A mortgage loan implies borrowing money from the bank for financing the purchase of a property. The borrowings are then returned back to the lender along with interest accrued over a fixed period of time. Depending on the amount of loan, the lender will usually keep security to cover against defaults in payment of Mortgage loan installments. In UK mortgages are issued for a period of 25 years or more.

There are many different kinds of mortgages. The mortgage with the lowest interest rate might not be the best suited for you. To compare different Mortgage types view the factors below.
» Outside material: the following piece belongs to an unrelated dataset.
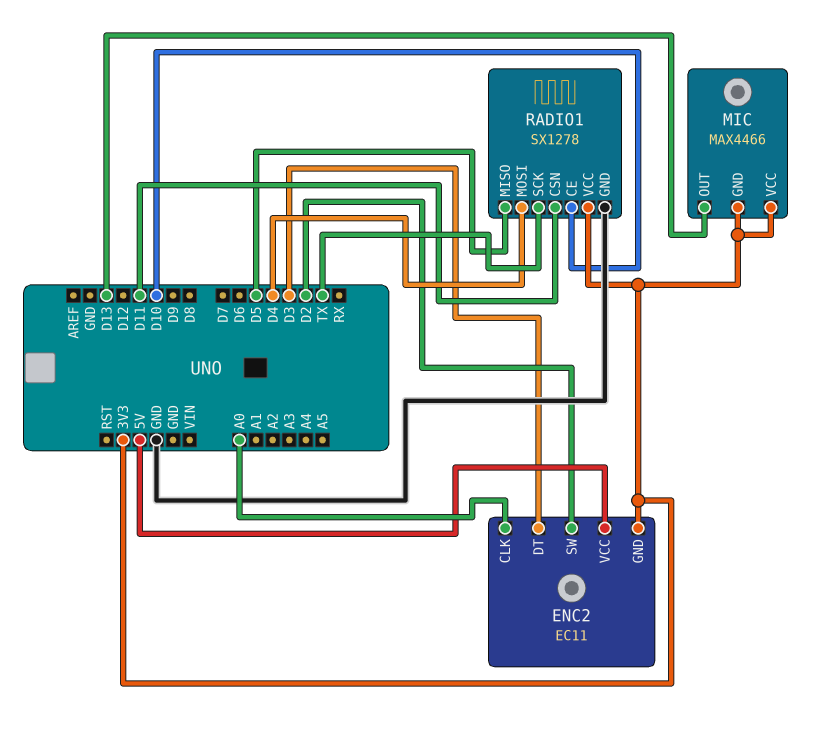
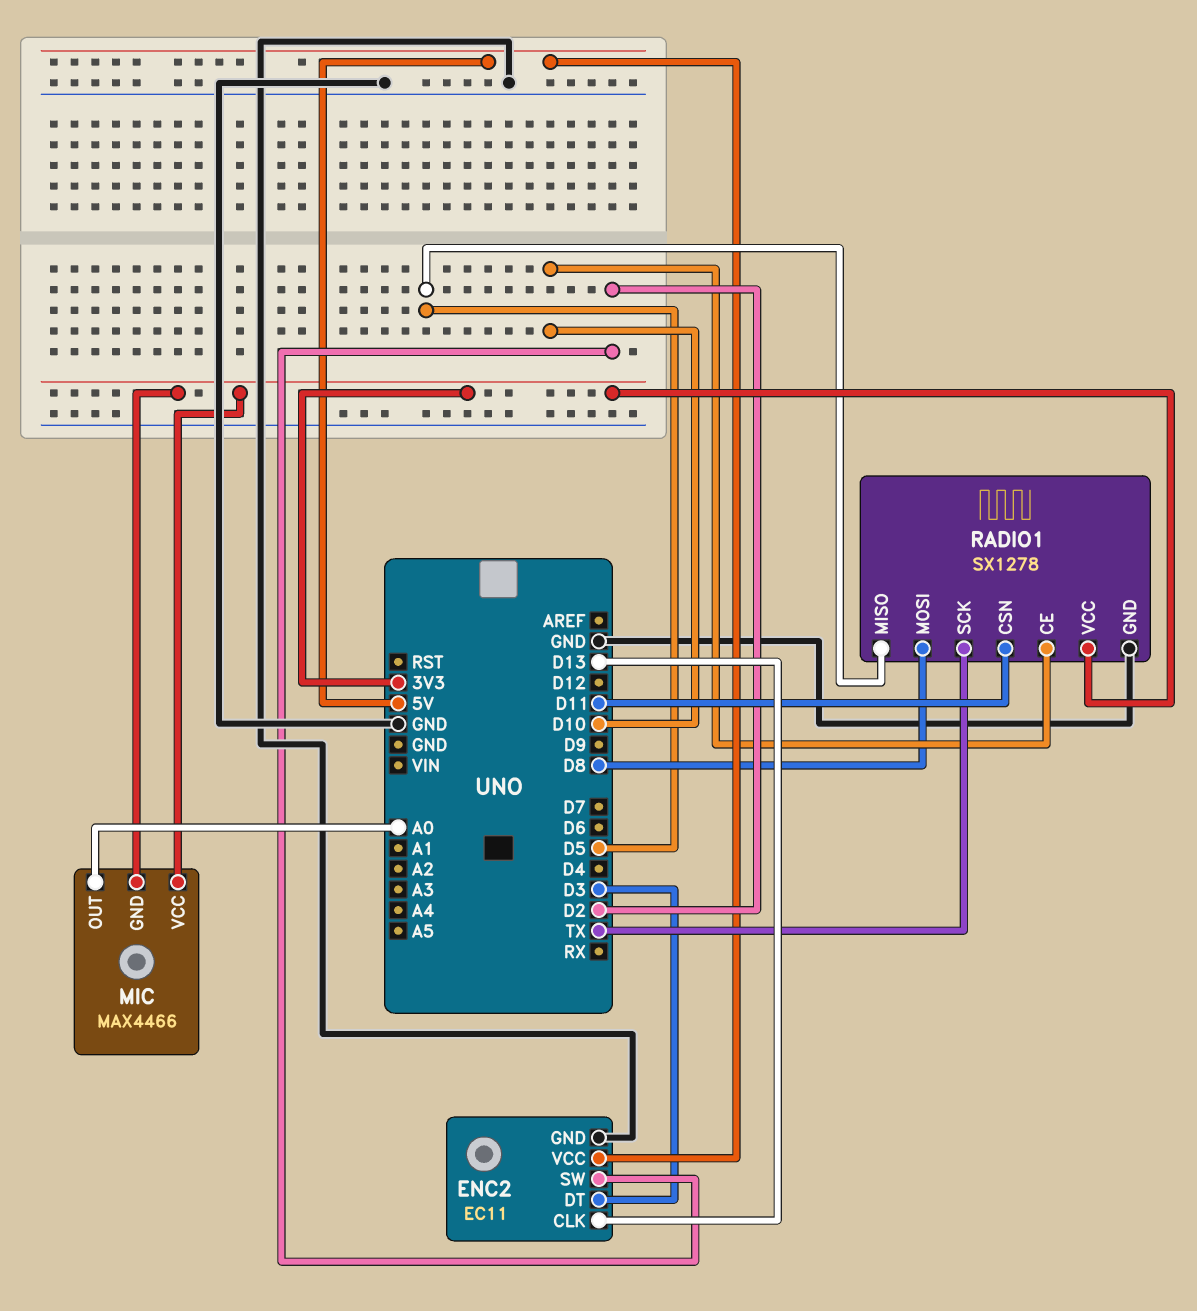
ENC2 pin CLK: A0 -> D13
ENC2 pin GND: 3V3 -> GND
MIC pin OUT: D13 -> A0
RADIO1 pin MOSI: D4 -> D8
Mortgage Factors to be considered while choosing a Mortgage deal
  • One of the important factors which require consideration is how much can you afford to pay monthly as Mortgage installment. You need to consider whether you would be able pay installments on time (factor in contingencies such as loosing your job or inability of working). You also need to consider insuring yourself against any unexpected eventualities

  • Compare a fixed rate loan with a variable rate loans and consider the pros and corns of both the deals. For example you might choose to opt for a fixed rate loan as you wish to know your liabilities well in advance. However if interest rates are expected to fall in the near future variable rate Mortgage would be a better choice

  • Once you have thought upon about the various Mortgage Deals available and know which type of mortgage loan you can afford you can commence finding properties that fit your budget. Also, obtain an agreement from your mortgage lender assuring your mortgage deal.